For the Globe and Mail, some thoughts on the worst presidential debate in US history:
Who won the debate? Does it matter? When this country has sunk this low – after a year dominated by bigotry and threats and now revelations about sexual assault – is it possible to contemplate anything but loss? Loss of trust, loss of respect, loss of dignity, loss of purpose. Loss of faith in our leaders, loss of faith in each other – in the ability of our media to challenge a candidate’s worst behaviour instead of exploiting it for profit, in the willingness of our leaders to defend the most vulnerable instead of exacerbating their pain.
“I’ve learned that people will forget what you said, people will forget what you did, but people will never forget how you made them feel,” wrote poet Maya Angelou, a St. Louis native. Sunday night, 10 kilometres from Ms. Angelou’s childhood home, Mr. Trump took the stage and stereotyped black Americans, insulted Muslims, threatened to jail his opponent, and lied so blatantly about his past statements that we were forced to remember what exactly the Republican nominee had said about checking out that sex tape.
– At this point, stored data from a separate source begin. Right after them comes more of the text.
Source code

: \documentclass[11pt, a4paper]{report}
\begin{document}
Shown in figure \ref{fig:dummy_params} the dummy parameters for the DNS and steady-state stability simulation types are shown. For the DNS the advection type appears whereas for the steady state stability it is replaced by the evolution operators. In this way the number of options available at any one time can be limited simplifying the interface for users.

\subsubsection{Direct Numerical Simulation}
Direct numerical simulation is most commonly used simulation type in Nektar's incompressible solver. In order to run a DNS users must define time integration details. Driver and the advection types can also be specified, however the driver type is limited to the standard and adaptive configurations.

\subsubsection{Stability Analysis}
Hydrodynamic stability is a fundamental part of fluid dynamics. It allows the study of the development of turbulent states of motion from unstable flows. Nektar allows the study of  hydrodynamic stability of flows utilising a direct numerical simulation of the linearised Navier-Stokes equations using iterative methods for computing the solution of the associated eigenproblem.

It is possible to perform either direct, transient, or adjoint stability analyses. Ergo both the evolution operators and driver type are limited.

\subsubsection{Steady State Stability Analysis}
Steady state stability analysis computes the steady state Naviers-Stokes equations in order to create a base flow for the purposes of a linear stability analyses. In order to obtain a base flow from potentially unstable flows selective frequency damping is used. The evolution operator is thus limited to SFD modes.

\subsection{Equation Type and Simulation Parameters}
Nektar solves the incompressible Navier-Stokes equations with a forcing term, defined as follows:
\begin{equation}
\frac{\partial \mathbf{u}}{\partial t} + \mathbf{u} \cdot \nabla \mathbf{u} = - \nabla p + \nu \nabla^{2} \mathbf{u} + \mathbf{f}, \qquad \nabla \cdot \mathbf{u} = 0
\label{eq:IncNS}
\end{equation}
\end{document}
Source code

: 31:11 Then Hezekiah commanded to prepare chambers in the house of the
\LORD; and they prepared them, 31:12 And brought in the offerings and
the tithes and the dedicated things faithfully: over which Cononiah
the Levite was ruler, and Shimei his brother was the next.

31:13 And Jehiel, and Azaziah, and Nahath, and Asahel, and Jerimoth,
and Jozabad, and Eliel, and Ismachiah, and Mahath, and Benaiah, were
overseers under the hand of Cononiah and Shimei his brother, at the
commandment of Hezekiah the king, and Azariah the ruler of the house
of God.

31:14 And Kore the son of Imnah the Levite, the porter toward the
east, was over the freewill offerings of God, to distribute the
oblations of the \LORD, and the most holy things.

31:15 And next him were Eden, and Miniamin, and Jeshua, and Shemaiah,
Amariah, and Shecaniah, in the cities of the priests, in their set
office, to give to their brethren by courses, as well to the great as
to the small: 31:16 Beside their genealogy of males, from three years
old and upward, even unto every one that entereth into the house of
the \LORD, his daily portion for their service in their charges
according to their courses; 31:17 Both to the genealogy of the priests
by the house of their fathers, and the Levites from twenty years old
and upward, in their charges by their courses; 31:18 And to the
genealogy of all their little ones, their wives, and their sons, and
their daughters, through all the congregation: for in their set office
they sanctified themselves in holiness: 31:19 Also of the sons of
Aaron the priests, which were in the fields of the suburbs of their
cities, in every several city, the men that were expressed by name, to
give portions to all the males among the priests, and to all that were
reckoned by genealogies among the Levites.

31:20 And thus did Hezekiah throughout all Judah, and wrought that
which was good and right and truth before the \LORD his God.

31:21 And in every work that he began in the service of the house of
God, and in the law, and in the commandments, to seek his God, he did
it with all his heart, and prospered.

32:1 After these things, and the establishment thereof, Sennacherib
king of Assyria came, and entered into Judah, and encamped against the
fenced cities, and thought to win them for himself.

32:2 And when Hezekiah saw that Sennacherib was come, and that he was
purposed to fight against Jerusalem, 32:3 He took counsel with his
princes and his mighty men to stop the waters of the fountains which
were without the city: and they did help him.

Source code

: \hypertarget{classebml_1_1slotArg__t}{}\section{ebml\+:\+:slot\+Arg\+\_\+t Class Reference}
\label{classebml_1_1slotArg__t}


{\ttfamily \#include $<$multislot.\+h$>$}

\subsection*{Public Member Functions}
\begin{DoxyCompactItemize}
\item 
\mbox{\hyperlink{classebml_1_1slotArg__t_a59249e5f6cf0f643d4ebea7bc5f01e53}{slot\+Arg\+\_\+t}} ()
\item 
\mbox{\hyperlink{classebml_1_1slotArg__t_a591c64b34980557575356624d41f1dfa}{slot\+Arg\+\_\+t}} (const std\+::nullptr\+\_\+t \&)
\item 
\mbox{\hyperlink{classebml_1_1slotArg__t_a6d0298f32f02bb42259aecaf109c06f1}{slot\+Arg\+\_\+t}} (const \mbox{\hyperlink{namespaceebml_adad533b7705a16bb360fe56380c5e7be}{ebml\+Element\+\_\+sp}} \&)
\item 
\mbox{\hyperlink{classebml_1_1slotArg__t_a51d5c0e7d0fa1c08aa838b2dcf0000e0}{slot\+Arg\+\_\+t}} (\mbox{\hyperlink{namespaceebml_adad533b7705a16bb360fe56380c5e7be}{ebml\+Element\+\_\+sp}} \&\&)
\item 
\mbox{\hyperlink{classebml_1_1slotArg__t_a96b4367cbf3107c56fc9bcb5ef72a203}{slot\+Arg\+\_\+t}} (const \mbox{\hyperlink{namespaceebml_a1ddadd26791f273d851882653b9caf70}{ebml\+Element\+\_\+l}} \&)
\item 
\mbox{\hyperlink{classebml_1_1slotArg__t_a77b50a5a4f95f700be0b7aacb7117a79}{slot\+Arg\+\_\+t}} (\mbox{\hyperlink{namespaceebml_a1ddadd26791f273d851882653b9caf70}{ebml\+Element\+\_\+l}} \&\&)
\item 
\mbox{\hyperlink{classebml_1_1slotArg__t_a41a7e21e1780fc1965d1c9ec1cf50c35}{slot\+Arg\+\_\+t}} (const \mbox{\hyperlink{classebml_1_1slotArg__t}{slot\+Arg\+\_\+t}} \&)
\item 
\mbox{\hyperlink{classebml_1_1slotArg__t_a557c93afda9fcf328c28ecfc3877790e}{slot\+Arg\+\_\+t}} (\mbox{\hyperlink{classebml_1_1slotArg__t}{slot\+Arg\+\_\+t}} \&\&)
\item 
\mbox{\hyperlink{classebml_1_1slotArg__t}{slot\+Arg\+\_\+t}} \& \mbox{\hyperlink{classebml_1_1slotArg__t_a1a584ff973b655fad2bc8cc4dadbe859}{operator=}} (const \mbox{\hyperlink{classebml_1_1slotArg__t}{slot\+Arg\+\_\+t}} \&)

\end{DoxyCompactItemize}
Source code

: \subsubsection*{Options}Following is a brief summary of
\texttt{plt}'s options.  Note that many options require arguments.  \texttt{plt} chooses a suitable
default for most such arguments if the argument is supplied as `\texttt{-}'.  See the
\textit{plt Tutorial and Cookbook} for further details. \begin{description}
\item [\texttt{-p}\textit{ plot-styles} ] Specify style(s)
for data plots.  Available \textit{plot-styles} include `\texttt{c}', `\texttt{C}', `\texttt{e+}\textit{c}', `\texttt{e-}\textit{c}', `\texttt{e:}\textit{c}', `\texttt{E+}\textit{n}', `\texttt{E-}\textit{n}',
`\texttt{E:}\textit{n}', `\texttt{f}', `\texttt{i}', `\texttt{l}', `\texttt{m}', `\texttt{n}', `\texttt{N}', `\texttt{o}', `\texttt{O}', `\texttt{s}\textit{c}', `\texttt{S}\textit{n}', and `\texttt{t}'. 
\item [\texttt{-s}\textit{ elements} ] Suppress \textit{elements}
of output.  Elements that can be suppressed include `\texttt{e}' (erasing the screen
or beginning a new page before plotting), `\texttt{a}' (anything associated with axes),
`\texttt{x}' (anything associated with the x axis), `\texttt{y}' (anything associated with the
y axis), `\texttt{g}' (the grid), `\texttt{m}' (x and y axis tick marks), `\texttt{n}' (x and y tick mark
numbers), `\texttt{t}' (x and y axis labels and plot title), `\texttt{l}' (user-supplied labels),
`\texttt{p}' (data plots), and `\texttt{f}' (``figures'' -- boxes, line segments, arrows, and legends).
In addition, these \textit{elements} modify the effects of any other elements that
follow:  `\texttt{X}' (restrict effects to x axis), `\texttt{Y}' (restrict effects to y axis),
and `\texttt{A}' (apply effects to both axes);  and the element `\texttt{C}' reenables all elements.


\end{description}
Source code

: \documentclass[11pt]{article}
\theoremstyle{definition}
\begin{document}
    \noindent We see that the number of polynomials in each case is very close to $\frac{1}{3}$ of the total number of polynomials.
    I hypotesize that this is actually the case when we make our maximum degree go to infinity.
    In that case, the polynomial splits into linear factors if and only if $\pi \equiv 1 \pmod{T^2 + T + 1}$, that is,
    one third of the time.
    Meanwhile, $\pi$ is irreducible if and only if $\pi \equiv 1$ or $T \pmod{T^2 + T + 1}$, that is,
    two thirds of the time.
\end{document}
Ms. Angelou was right: You never forget how someone made you feel. What we felt was gross, and sad, and scared. The campus felt coated in slime. The debate was a lurid soap opera, in which everything unsaid loomed larger than what was spoken.
The stagecraft lent itself to grotesque microdramas of physical exchange. You may not remember what the candidates said, but you’ll remember that they did not shake hands at the start of the debate. You’ll remember how he stood behind Hillary Clinton, hulking and hovering. You’ll remember his strange sniffing, his ceaseless interruptions, and her withering disdain.